* [DIE AUFGABEN]:
(a) Wo liegen laut dem Textauszug die kleinen toten Fliegen?
(b) Schreiben Sie aus dem Textauszug den Abschnitt ab, der mit den Worten „Ich spüre, es“ einsetzt und mit „herrschenden Gewetter aufzuwärmen.“ schließt.

* [TEXTAUSZUG]:
------------
Ich habe es in den Knochen. Es wird Herbst. Ja, auch draußen. Aber auch hier, drinnen, bei mir. Es kribbelt langsam durch den großen Zeh das Bein hoch und ich gucke interessiert an mir herunter und frage mich, wann dieses Kribbeln auch meinen Kopf erreicht hat.
Ich spüre, es wird Zeit für den Winterschlaf. Es wird Zeit für eine warme und gemütliche Höhle, in die man gerne, sicher und behaglich die dunkle Jahreszeit an sich vorbeiziehen läßt. In dieser Höhe sollten angenehme Farben vorherrschen, es sollte einem das Herz aufgehen, wenn man sie betritt um sich nach dem draußen herrschenden Gewetter aufzuwärmen.
Es sollten nicht in allen Ecken leere Weinflaschen herumstehen, die zwar von geselligen Abenden zeugen, aber am nächsten Tag den Charme eines bis unter den Rand gefüllten Aschenbechers im faden Licht eines bewölkten Morgens verbreiten. Mit entsprechendem Geruch. Es sollten auch nicht alle in den letzten Wochen getragenen Jacken statt auf der Garderobe über sämtliche Eßzimmerstühle gehängt sein. Und die ganzen kleinen Fliegen, die sich stets aus dem Nichts bereits tot auf der Fensterbank materialisieren, die gehören beerdigt. Die lagen da jetzt auch lange genug herum.
------------
* [DATENSATZINHALT]:

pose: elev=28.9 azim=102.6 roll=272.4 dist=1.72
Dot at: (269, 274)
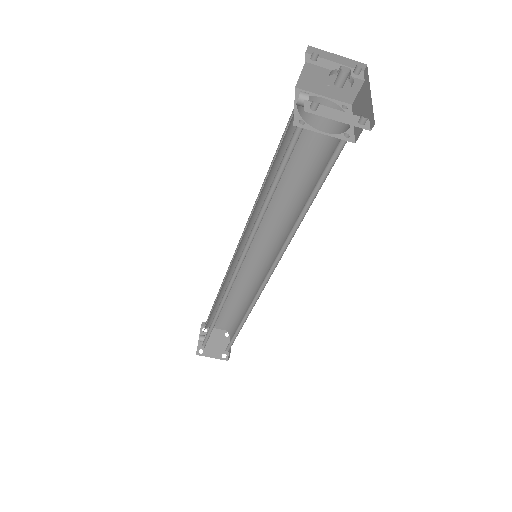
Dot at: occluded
------------
* [LÖSUNGEN]:
(a) Auf der Fensterbank.

(b)
Ich spüre, es wird Zeit für den Winterschlaf. Es wird Zeit für eine warme und gemütliche Höhle, in die man gerne, sicher und behaglich die dunkle Jahreszeit an sich vorbeiziehen läßt. In dieser Höhe sollten angenehme Farben vorherrschen, es sollte einem das Herz aufgehen, wenn man sie betritt um sich nach dem draußen herrschenden Gewetter aufzuwärmen.